Prague’s Foreign Population Surges with Non-EU Workers

Prague’s Foreign Population Surges with Non-EU Workers

Prague is changing as more people from other countries move to the city. 

Attracted by job opportunities, university education, and city life, the number of foreigners in Prague has skyrocketed.

According to the Institute of Planning and Development (IPR), the number of foreigners living in the Czech capital went from 61,000 in 2001 to 345,000 in 2022.

Ukrainians take the lead

According to IPR data, Ukrainians are the largest group of foreigners in Prague, with 170,000 people at the end of 2022.

This number is probably higher because over 350,000 Ukrainian refugees moved to Prague after Russia invaded Ukraine in 2022, and most of them stayed in the capital.

Besides Ukrainians, the biggest groups of foreigners in Prague are Slovaks (31,000), Russians (27,000), and Vietnamese (15,000).

There are also 102,000 people from other countries living in Prague.

Foreigners keep Prague’s population stable

The arrival of foreigners has been crucial for keeping Prague’s population steady.

Without them, the population would have decreased by 5,000 between 2016 and 2021.

As of 2022, Prague has 1.38 million residents, even though the city had its lowest number of births since 2007.

Central Bohemia, an area near Prague, also has a significant number of foreigners, with about 159,000 living there.

A younger demographic

The foreign population in Prague is younger than the Czech population.

In 2021, the average age of foreigners was 35.5 years, while the average age of Czech citizens was 43 years.

This younger group helps make the city lively and energetic.

The student factor

Education is a significant reason why many foreigners come to Prague. 

According to a 2022 report by Seznam Zprávy, one in five university students in Prague was born in another country.

The number of foreign students has increased five times in the last twenty years.

Additionally, 45% of foreign graduates decide to stay in Czechia to work after finishing their studies.

A national trend

The growth of Prague’s foreign population is part of a larger trend in the country.

According to the Czech Statistical Office, the number of legally residing foreigners in the country increased by 455,305, reaching 1.12 million in 2022.

Nearly 1 million of these foreigners are working in Czechia.
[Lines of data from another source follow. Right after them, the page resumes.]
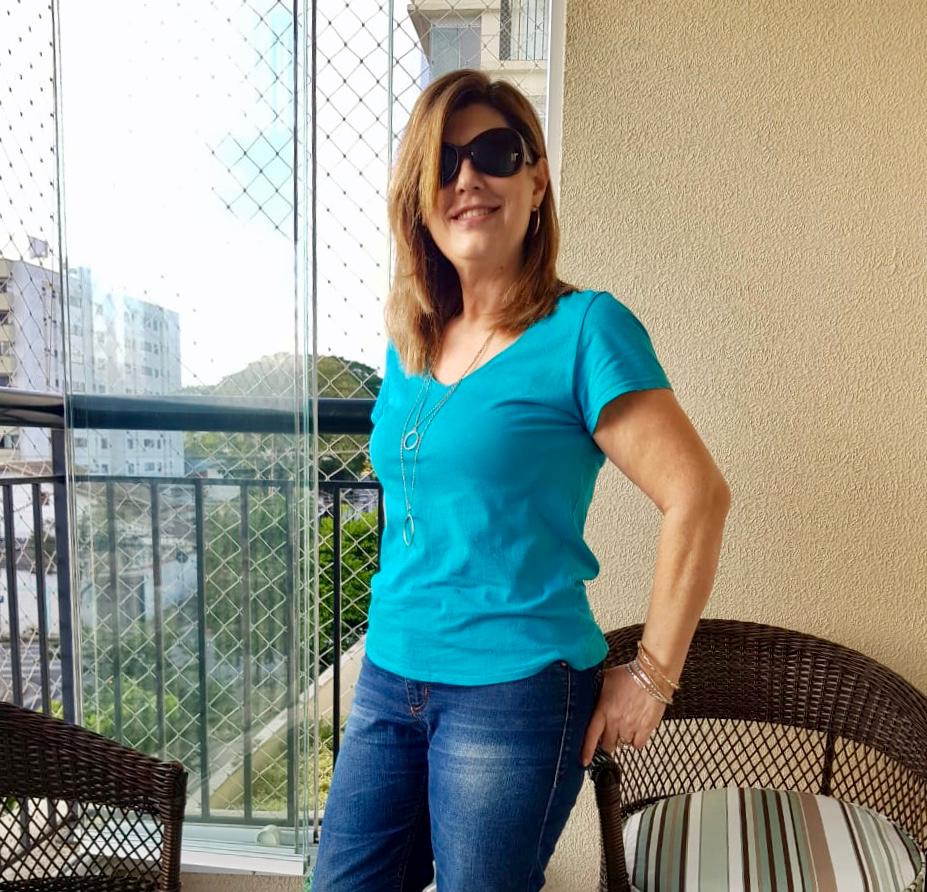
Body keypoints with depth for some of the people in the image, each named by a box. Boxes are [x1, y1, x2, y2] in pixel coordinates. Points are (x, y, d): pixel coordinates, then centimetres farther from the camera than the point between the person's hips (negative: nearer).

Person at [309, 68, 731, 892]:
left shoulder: (583, 328, -13)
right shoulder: (410, 340, 7)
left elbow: (699, 497, -15)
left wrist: (652, 676, -11)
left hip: (513, 695, -6)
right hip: (387, 679, 6)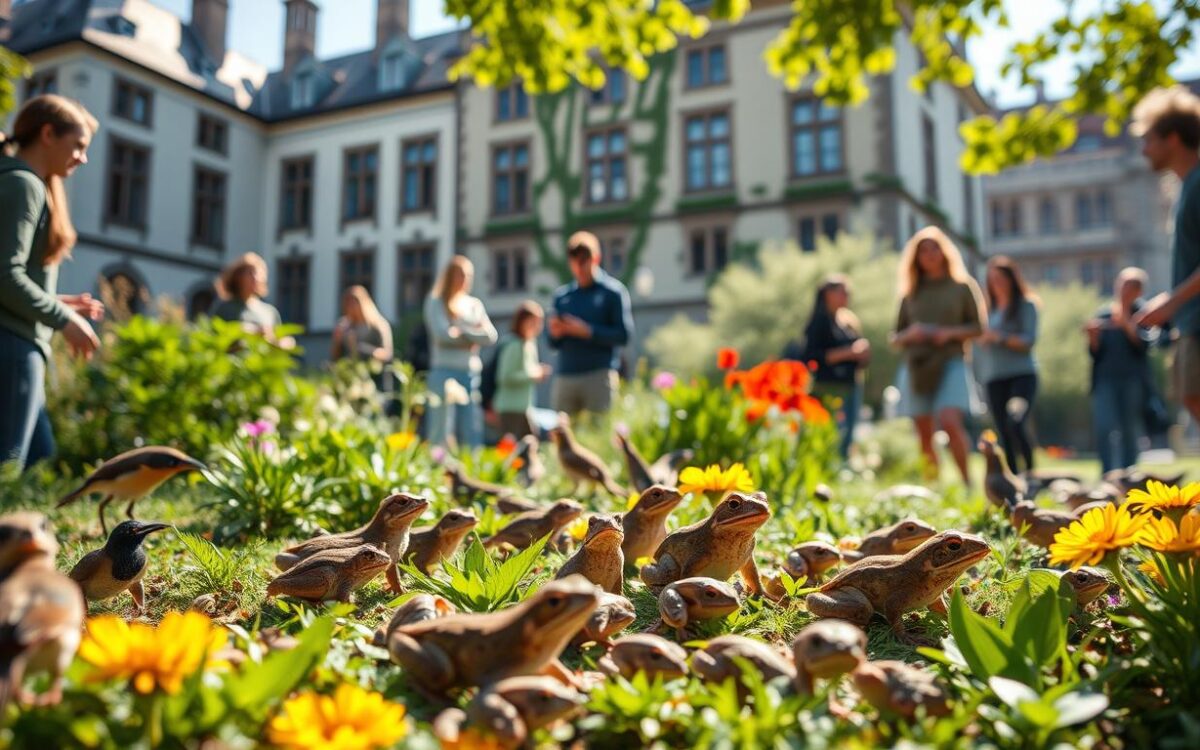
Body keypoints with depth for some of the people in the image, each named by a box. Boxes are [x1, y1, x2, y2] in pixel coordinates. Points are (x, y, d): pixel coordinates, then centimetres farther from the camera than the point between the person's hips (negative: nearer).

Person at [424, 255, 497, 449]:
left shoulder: (475, 304, 16)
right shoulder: (436, 302, 4)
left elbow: (490, 336, 5)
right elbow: (443, 334, -11)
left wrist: (462, 331, -6)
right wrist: (474, 333, -1)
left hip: (472, 373, 4)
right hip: (445, 372, -4)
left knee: (472, 434, 2)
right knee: (441, 434, -6)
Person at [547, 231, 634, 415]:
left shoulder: (613, 291, 4)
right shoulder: (562, 296, 16)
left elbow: (624, 334, -6)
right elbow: (554, 344, 17)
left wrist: (588, 331, -14)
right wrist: (555, 333, -5)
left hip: (599, 376, -4)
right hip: (565, 377, 4)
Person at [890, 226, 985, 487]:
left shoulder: (961, 287, 9)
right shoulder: (910, 294, 14)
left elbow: (978, 327, 7)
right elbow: (895, 338, 15)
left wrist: (950, 333, -10)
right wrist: (909, 335, -7)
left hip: (951, 363, -3)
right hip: (916, 367, 3)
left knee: (950, 422, -22)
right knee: (923, 434, 2)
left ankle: (966, 480, -12)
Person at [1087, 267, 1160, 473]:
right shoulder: (1102, 314, 9)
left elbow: (1144, 344, -9)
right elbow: (1096, 353, 7)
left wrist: (1126, 325, -20)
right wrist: (1092, 336, -12)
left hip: (1133, 379, -1)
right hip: (1105, 378, 1)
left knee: (1130, 431, 2)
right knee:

Czechia welcomes more non-EU workers

To make it easier for foreign workers to come to Czechia, the government has approved a new rule.

Starting in July, citizens from nine more non-European Union (EU) countries can work in Czechia without needing work permits or employment cards

These countries are Australia, Japan, Canada, South Korea, New Zealand, the UK, the US, Israel, and Singapore.

Attracting highly skilled workers

The new rule is meant to make it easier for experts and managers from other countries to work in Czechia.

The Ministry of Labor said that the chosen countries have low-security risks and that they want to attract highly qualified workers.

Current foreign workers

As of March 2023, Czech labor offices recorded about 10,000 employees from the selected countries.

Over 80% of these workers are in highly skilled jobs.

The US and the UK have the most workers, with 2,505 from the US and 4,434 from the UK.

Benefits for employers and employees

The new rule is expected to make it easier for employers and speed up the process for well-paid foreign workers to enter the Czech labor market.

The Ministry of Labor said that people from these selected countries usually do not live or work illegally in Czechia or apply for asylum.

Czechia’s evolving immigration landscape

As Czechia welcomes more non-EU workers, its immigration policies are changing to support this.

The European Travel Information and Authorization System (ETIAS) will improve security for short-term visitors while the new rule allowing people from more non-EU countries to work in Czechia without work permits shows a friendlier approach to long-term immigrants.

This change is part of Czechia’s effort to attract highly skilled foreign workers and keep its population stable despite demographic challenges.

Looking ahead

Prague’s growing foreign population, attracted by jobs, education, and city life, shows the city's increasing international importance.

With Czechia allowing more non-EU workers, this trend is expected to continue, influencing the future of both the city and the country.